Visual optics in toads (Bufo americanus)

Aspects of visual optics were investigated in the American toad (Bufo americanus). The development of the refractive state of the eye during metamorphosis was followed with IR photoretinoscopy. Frozen sections documented the changes in optical parameters before and after metamorphosis. There is a difference in light sensitivity between juvenile and adult toads. Binocular accommodation in adult toads was observed. 1. IR photoretinoscopic measurements showed that the refractive state of the eye changed very rapidly during metamorphosis, about 10 D/h while the animal entered the terrestrial habitat. 2. Frozen sections showed that the almost spherical lens in a tadpole eye had flattened in a just metamorphosed toad's eye while at the same time the distance of the lens to the retina had decreased.
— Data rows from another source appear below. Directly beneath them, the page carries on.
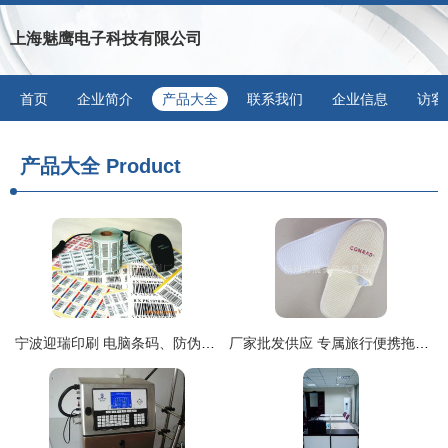
上海魅鹰电子科技有限公司
首页
企业简介
产品大全
联系我们
企业信息
访客
产品大全
Product
宁波迎瑞印刷 电脑条码、防伪及不干胶标签的专业供应商
厂家批发供应 专属旅行便携拖鞋，来自扬州市晨美旅游用品厂的品质之选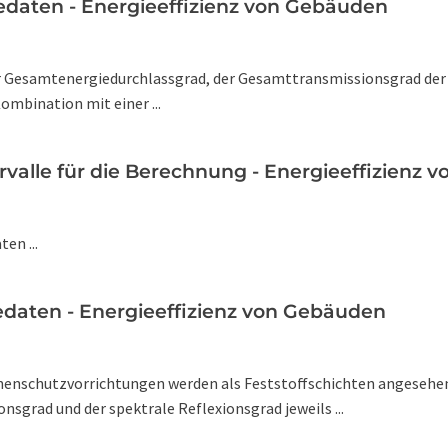
daten - Energieeffizienz von Gebäuden
 Gesamtenergiedurchlassgrad, der Gesamttransmissionsgrad der d
mbination mit einer ...
rvalle für die Berechnung - Energieeffizienz
en ...
daten - Energieeffizienz von Gebäuden
nnenschutzvorrichtungen werden als Feststoffschichten angesehen
nsgrad und der spektrale Reflexionsgrad jeweils ...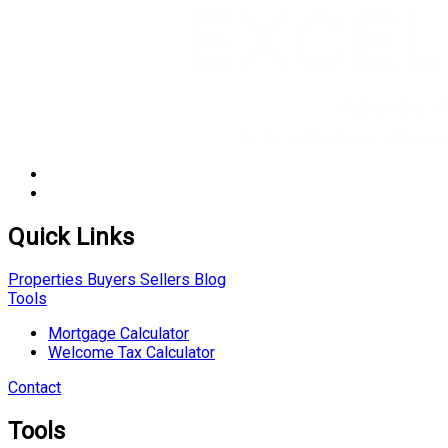
Quick Links
Properties
Buyers
Sellers
Blog
Tools
Mortgage Calculator
Welcome Tax Calculator
Contact
Tools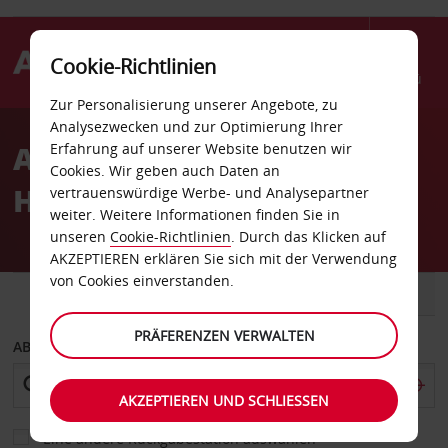
Cookie-Richtlinien
Menü
Zur Personalisierung unserer Angebote, zu
Welcome
Analysezwecken und zur Optimierung Ihrer
to
Autovermietung Rafael
Erfahrung auf unserer Website benutzen wir
Avis
Cookies. Wir geben auch Daten an
Hernández Flughafen
vertrauenswürdige Werbe- und Analysepartner
weiter. Weitere Informationen finden Sie in
unseren
Cookie-Richtlinien
. Durch das Klicken auf
AKZEPTIEREN erklären Sie sich mit der Verwendung
von Cookies einverstanden.
FAHRZEUG
TRANSPORTER
PRÄFERENZEN VERWALTEN
ABHOLEN VON
AKZEPTIEREN UND SCHLIESSEN
Eine andere Rückgabestation auswählen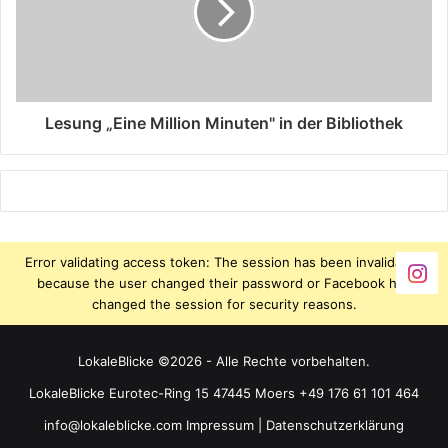
Lesung „Eine Million Minuten" in der Bibliothek
Error validating access token: The session has been invalidated
because the user changed their password or Facebook has
changed the session for security reasons.
LokaleBlicke ©2026 - Alle Rechte vorbehalten.
LokaleBlicke Eurotec-Ring 15 47445 Moers +49 176 61 101 464
info@lokaleblicke.com
Impressum
|
Datenschutzerklärung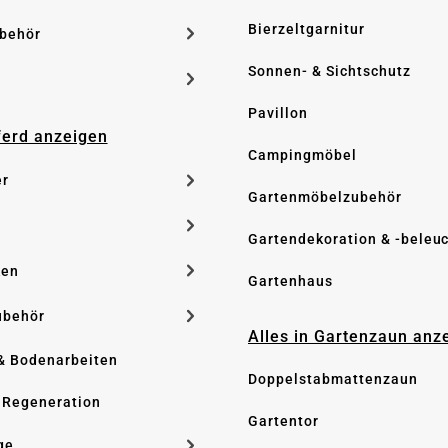
Bierzeltgarnitur
ubehör
Sonnen- & Sichtschutz
Pavillon
Pferd anzeigen
Campingmöbel
er
Gartenmöbelzubehör
Gartendekoration & -beleu
ken
Gartenhaus
ubehör
Alles in Gartenzaun anz
& Bodenarbeiten
Doppelstabmattenzaun
 Regeneration
Gartentor
ge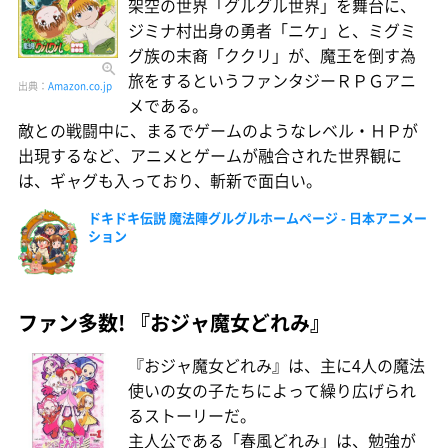
架空の世界「グルグル世界」を舞台に、
ジミナ村出身の勇者「ニケ」と、ミグミ
グ族の末裔「ククリ」が、魔王を倒す為
旅をするというファンタジーＲＰＧアニ
出典：
Amazon.co.jp
メである。
敵との戦闘中に、まるでゲームのようなレベル・ＨＰが
出現するなど、アニメとゲームが融合された世界観に
は、ギャグも入っており、斬新で面白い。
ドキドキ伝説 魔法陣グルグルホームページ - 日本アニメー
ション
ファン多数! 『おジャ魔女どれみ』
『おジャ魔女どれみ』は、主に4人の魔法
使いの女の子たちによって繰り広げられ
るストーリーだ。
主人公である「春風どれみ」は、勉強が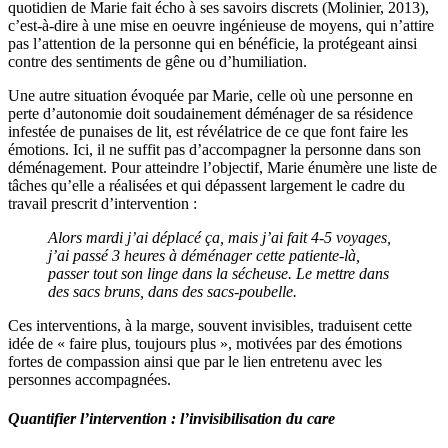
quotidien de Marie fait écho à ses savoirs discrets (Molinier, 2013),
c’est-à-dire à une mise en oeuvre ingénieuse de moyens, qui n’attire
pas l’attention de la personne qui en bénéficie, la protégeant ainsi
contre des sentiments de gêne ou d’humiliation.
Une autre situation évoquée par Marie, celle où une personne en
perte d’autonomie doit soudainement déménager de sa résidence
infestée de punaises de lit, est révélatrice de ce que font faire les
émotions. Ici, il ne suffit pas d’accompagner la personne dans son
déménagement. Pour atteindre l’objectif, Marie énumère une liste de
tâches qu’elle a réalisées et qui dépassent largement le cadre du
travail prescrit d’intervention :
Alors mardi j’ai déplacé ça, mais j’ai fait 4-5 voyages,
j’ai passé 3 heures à déménager cette patiente-là,
passer tout son linge dans la sécheuse. Le mettre dans
des sacs bruns, dans des sacs-poubelle.
Ces interventions, à la marge, souvent invisibles, traduisent cette
idée de « faire plus, toujours plus », motivées par des émotions
fortes de compassion ainsi que par le lien entretenu avec les
personnes accompagnées.
Quantifier l’intervention : l’invisibilisation du care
However, the morphological measurements were not sufficiently sensitive to record the relatively small changes in ocular dimensions that were responsible for the rapid changes in refractive state during metamorphosis. 3. Schematic eyes, with homogeneous and non homogeneous lenses, were constructed for tadpoles, juvenile toads, and adult toads. 4. Nonparaxial raytracing studies in schematic eyes suggested that the lenses of animals of the three developmental stages tadpole, juvenile toad, and adult are not homogeneous but have a refractive index gradient. The raytracing studies indicated that the refractive index gradient is different for the different developmental stages, being highest in the tadpole lens. 5. The observations of toads during feeding behavior at different light levels showed an increased light sensitivity in the adult nocturnal toads in contrast to the juvenile animals, which are diurnal. The increased light sensitivity could partly be explained with an increase in aperture and an increase in red rod outer segments. To fully explain the higher light sensitivity in adult toads, changes in neuronal parameters had to be assumed. 6. Retinoscopic measurements of the resting refractive state in the adult toad showed a hyperopic defocus of about +8 D. By subtracting the measurement artefact for retinoscopy, the true resting focus was found to be nearly emmetropic. 7. The amount of natural accommodation in adult toads during normal feeding behavior was investigated with IR photoretinoscopy. Binocular accommodation of about 8 D was observed.